For the tail recursive function factorial() above, we have $\Theta(n)$ time complexity and $\Theta(1)$ space complexity because it reuses 1 stack frame.

Try it out:

Open in new window

Recurrence Relations

A recurrence relation describes the way a probelm depends on a subproblem.

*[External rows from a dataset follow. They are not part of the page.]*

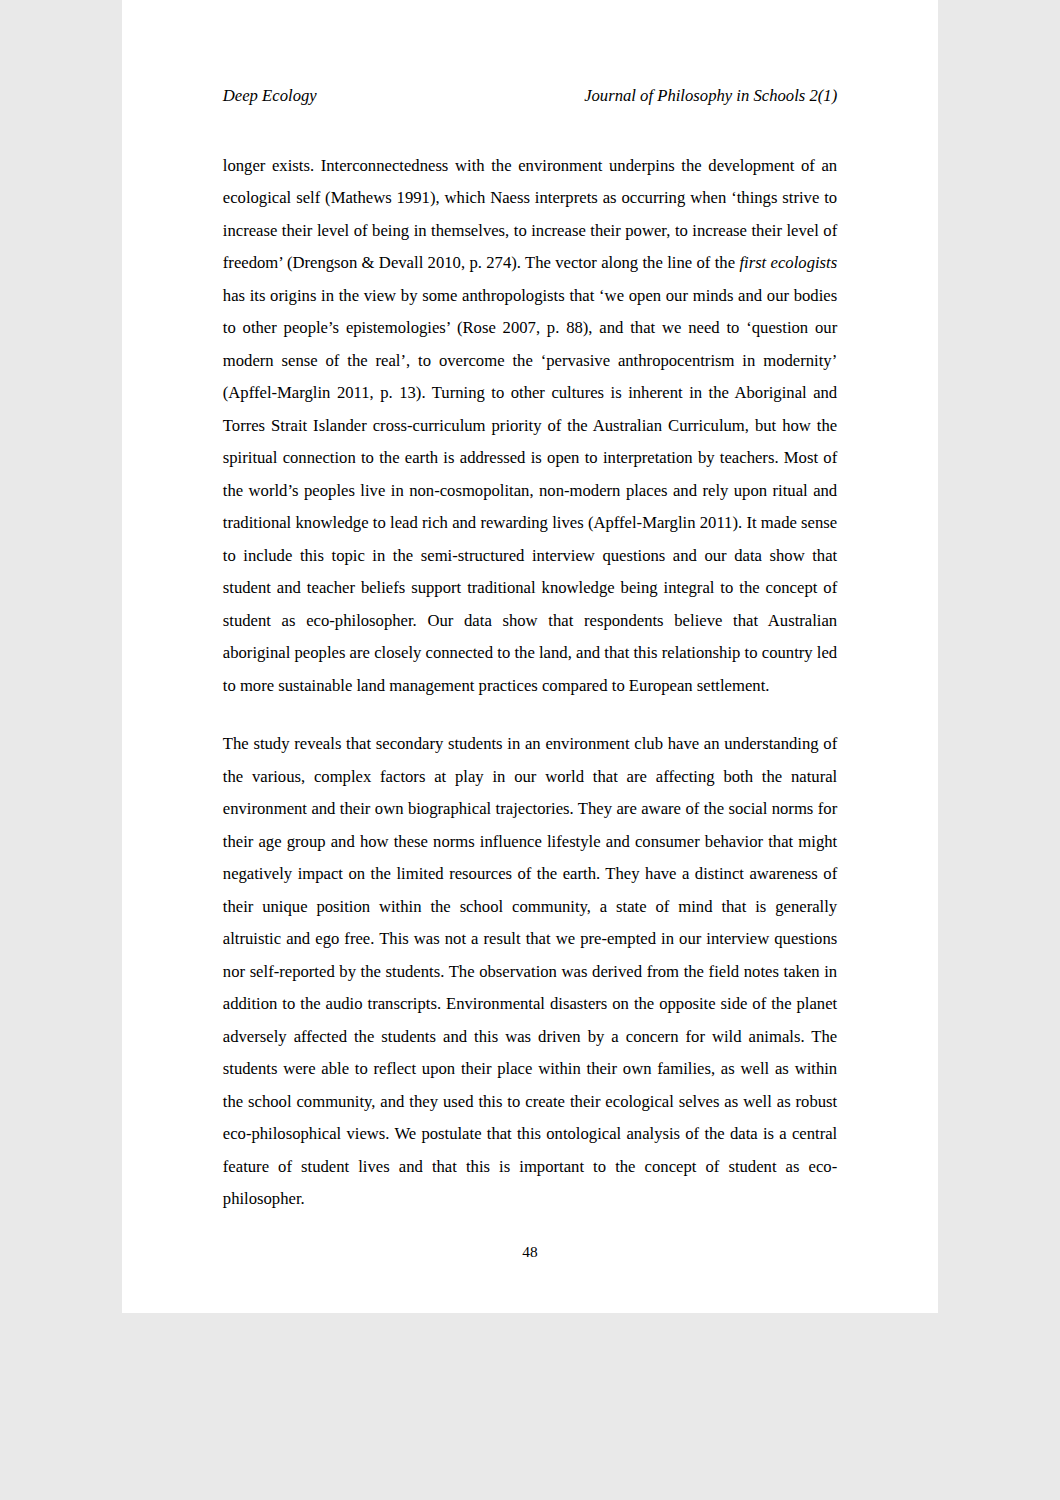Deep Ecology Journal of Philosophy in Schools 2(1)
longer exists. Interconnectedness with the environment underpins the development of an ecological self (Mathews 1991), which Naess interprets as occurring when ‘things strive to increase their level of being in themselves, to increase their power, to increase their level of freedom’ (Drengson & Devall 2010, p. 274). The vector along the line of the first ecologists has its origins in the view by some anthropologists that ‘we open our minds and our bodies to other people’s epistemologies’ (Rose 2007, p. 88), and that we need to ‘question our modern sense of the real’, to overcome the ‘pervasive anthropocentrism in modernity’ (Apffel-Marglin 2011, p. 13). Turning to other cultures is inherent in the Aboriginal and Torres Strait Islander cross-curriculum priority of the Australian Curriculum, but how the spiritual connection to the earth is addressed is open to interpretation by teachers. Most of the world’s peoples live in non-cosmopolitan, non-modern places and rely upon ritual and traditional knowledge to lead rich and rewarding lives (Apffel-Marglin 2011). It made sense to include this topic in the semi-structured interview questions and our data show that student and teacher beliefs support traditional knowledge being integral to the concept of student as eco-philosopher. Our data show that respondents believe that Australian aboriginal peoples are closely connected to the land, and that this relationship to country led to more sustainable land management practices compared to European settlement.
The study reveals that secondary students in an environment club have an understanding of the various, complex factors at play in our world that are affecting both the natural environment and their own biographical trajectories. They are aware of the social norms for their age group and how these norms influence lifestyle and consumer behavior that might negatively impact on the limited resources of the earth. They have a distinct awareness of their unique position within the school community, a state of mind that is generally altruistic and ego free. This was not a result that we pre-empted in our interview questions nor self-reported by the students. The observation was derived from the field notes taken in addition to the audio transcripts. Environmental disasters on the opposite side of the planet adversely affected the students and this was driven by a concern for wild animals. The students were able to reflect upon their place within their own families, as well as within the school community, and they used this to create their ecological selves as well as robust eco-philosophical views. We postulate that this ontological analysis of the data is a central feature of student lives and that this is important to the concept of student as eco-philosopher.
48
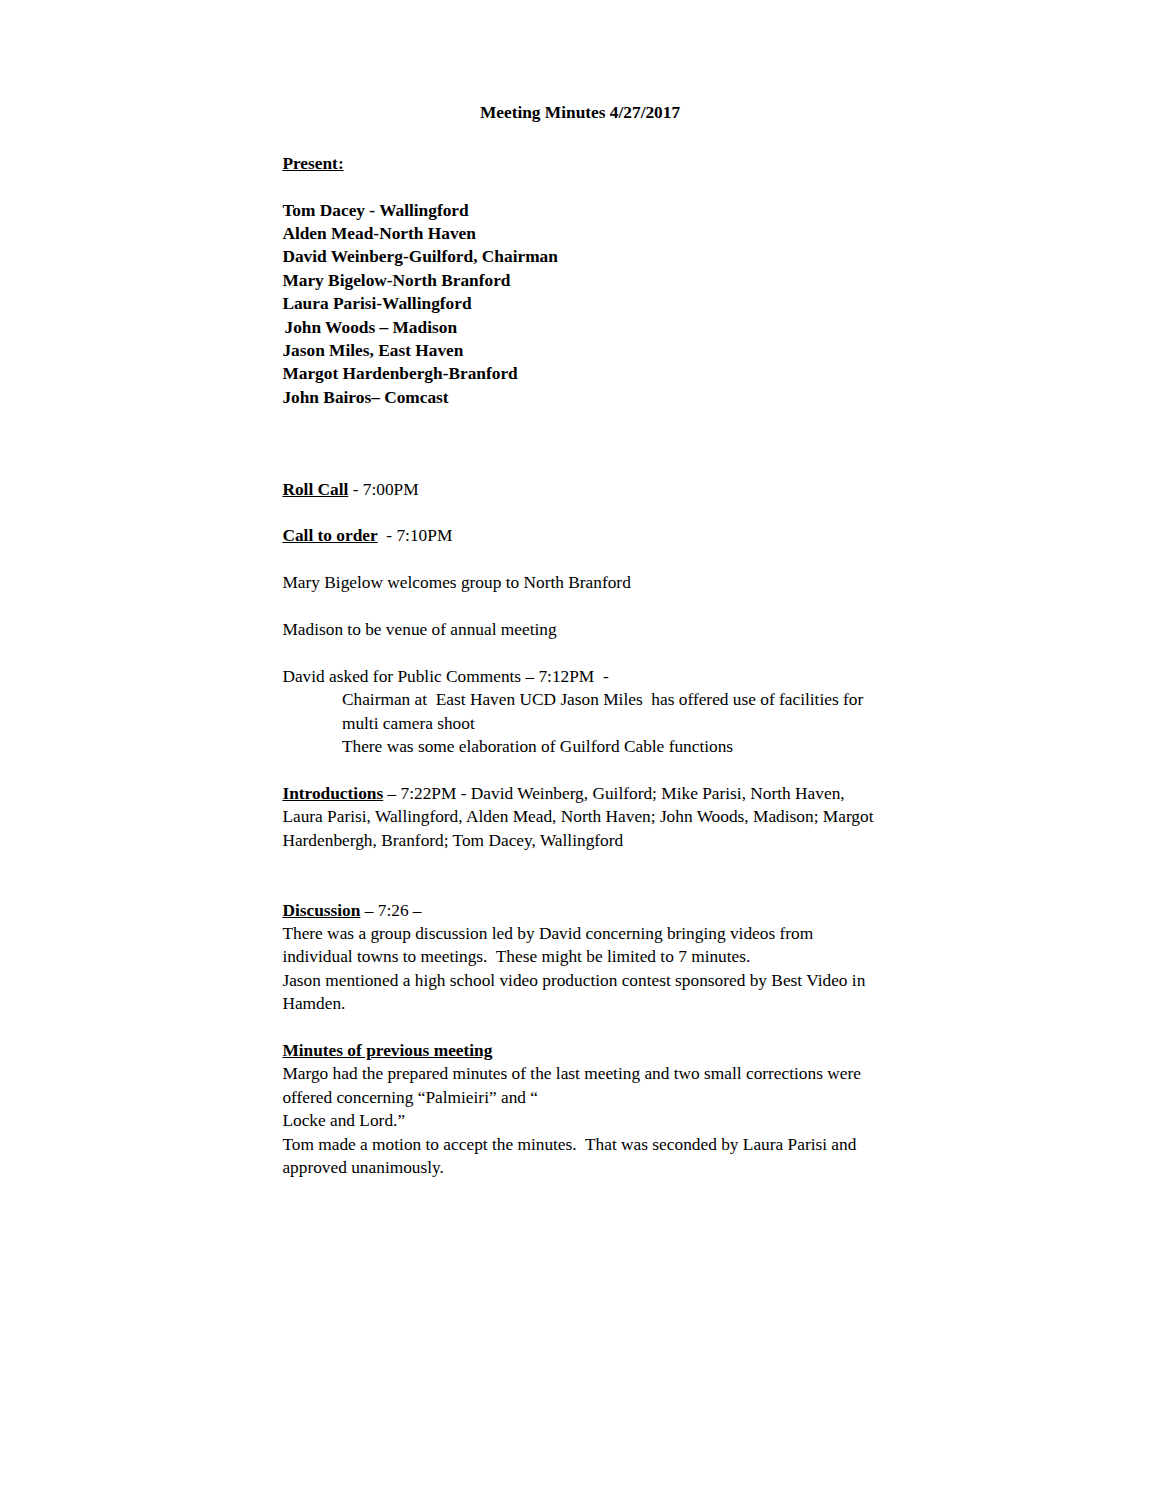Meeting Minutes 4/27/2017
Present:
Tom Dacey - Wallingford
Alden Mead-North Haven
David Weinberg-Guilford, Chairman
Mary Bigelow-North Branford
Laura Parisi-Wallingford
John Woods – Madison
Jason Miles, East Haven
Margot Hardenbergh-Branford
John Bairos– Comcast
Roll Call
- 7:00PM
Call to order
- 7:10PM
Mary Bigelow welcomes group to North Branford
Madison to be venue of annual meeting
David asked for Public Comments – 7:12PM -
Chairman at East Haven UCD Jason Miles has offered use of facilities for multi camera shoot
There was some elaboration of Guilford Cable functions
Introductions
– 7:22PM - David Weinberg, Guilford; Mike Parisi, North Haven, Laura Parisi, Wallingford, Alden Mead, North Haven; John Woods, Madison; Margot Hardenbergh, Branford; Tom Dacey, Wallingford
Discussion
– 7:26 –
There was a group discussion led by David concerning bringing videos from individual towns to meetings. These might be limited to 7 minutes.
Jason mentioned a high school video production contest sponsored by Best Video in Hamden.
Minutes of previous meeting
Margo had the prepared minutes of the last meeting and two small corrections were offered concerning “Palmieiri” and “
Locke and Lord.”
Tom made a motion to accept the minutes. That was seconded by Laura Parisi and approved unanimously.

A recurrence can be written for a computation:

$$ x^n = \begin{equation} \begin{cases} 1&n = 0\\ x\times x^{n-1}&n > 0\\ \end{cases} \end{equation} $$

A recurrence can be written for the time taken:

$$ T(n) = \begin{equation} \begin{cases} c_0&n = 0\\ T(n - 1)+c_1&n > 0\\ \end{cases} \end{equation} $$

A recurrence can be written for the amount of memory used (non-tail recursive):

$$ M(n) = \begin{equation} \begin{cases} c_0&n = 0\\ M(n - 1)+c_1&n > 0\\ \end{cases} \end{equation} $$

Common Recurrences

Recurrence	Example	Big-O Solution
$$T(n) = T \left( \frac{n}{2} \right) + c$$	Binary Search	$$O(\text{log} n)$$
$$T(n) = T(n - 1) + c$$	Linear Search	$$O(n)$$
$$T(n) = 2T \left( \frac{n}{2} \right) + c$$	Tree Traversal	$$O(n)$$
$$T(n) = T(n - 1) + c_1\cdot n + c_2$$	Selection / etc. Sorts	$$O(n^2)$$
$$T(n) = 2T\left(\frac{n}{2}\right) + c_1\cdot n + c_2$$	Merge / Quick Sorts	$$O(n \text{log} n)$$

Solving Recurrences Using Master Theorem¶

1. Master Theorem

Let $T(n)$ be a monotonically increasing function that satisfies:

$$T(n) = aT \left(\frac{n}{b} \right) + f(n)$$$$T(1) = c_0~\text{or}~T(0) = c_0$$

where $a \ge 1$, $b > 1$. If $f(n) \in \Theta(n^c)$, then

$$ T(n) \in \begin{equation} \begin{cases} \Theta(n^{\log_ba})&\text{if}~a > b^c\\ \Theta(n^c \log n)&\text{if}~a = b^c\\ \Theta(n^c)&\text{if}~a < b^c\\ \end{cases} \end{equation} $$

Example 1:

$$T(n) = 3T \left(\frac{n}{2} \right) + \frac{3}{4} n + 1$$

The parameters are:

$a = 3$
$b = 2$
$c = 1$

Since $a > b^c = 3 > 2^1$, it is in the form of $T(n) = aT \left(\frac{n}{b} \right) + f(n)$, and $f(n) \in \Theta(n^c)$, so we can get:

$$T(n) = \Theta(n^{\log_23})$$

Example 2:

$$T(n) = 2T \left(\frac{n}{4} \right) + \sqrt{n} + 7$$

The parameters are:

$a = 2$
$b = 4$
$c = \frac{1}{2}$

Since $a = b^c = 2 = \sqrt{4}$, it is in the form of $T(n) = aT \left(\frac{n}{b} \right) + f(n)$, and $f(n) \in \Theta(n^c)$, so we can get:

$$T(n) = \Theta(\sqrt{n}\log n)$$

Example 3:

$$T(n) = T \left(\frac{n}{2} \right) + \frac{1}{2} n^2 + n$$

The parameters are:

$a = 1$
$b = 2$
$c = 2$

Since $a < b^c = 2 < 2^2$, it is in the form of $T(n) = aT \left(\frac{n}{b} \right) + f(n)$, and $f(n) \in \Theta(n^c)$, so we can get:

$$T(n) = \Theta(n^2)$$

Note: We cannot use the master theorm when:

The recursion does not involve division: $T(n) = T(n - 1) + n$
Master Theorem not applicable: $T(n) \ne aT(\frac{n}{b}) + f(n)$

Fourth Condition

There is a 4th condition that allows polylogarithmic functions:

If $f(n) \in \Theta(n^{\log_ba}\log^kn)$ for some $k \ge 0$, then $T(n) = \Theta(n^{\log_ba}\log^{k + 1}n)$

This condition is fairly limited

Example (fourth condition):

Given the following recurrence:

$$T(n) = 2T\left(\frac{n}{2} \right) + n \log n$$

Clearly $a = 2$, $b = 2$, but $f(n)$ is not polynomial
However $f(n) \in \Theta(n \log n)$ and $k = 1$

So we can have:

$$T(n) = \Theta(n \log^2 n).$$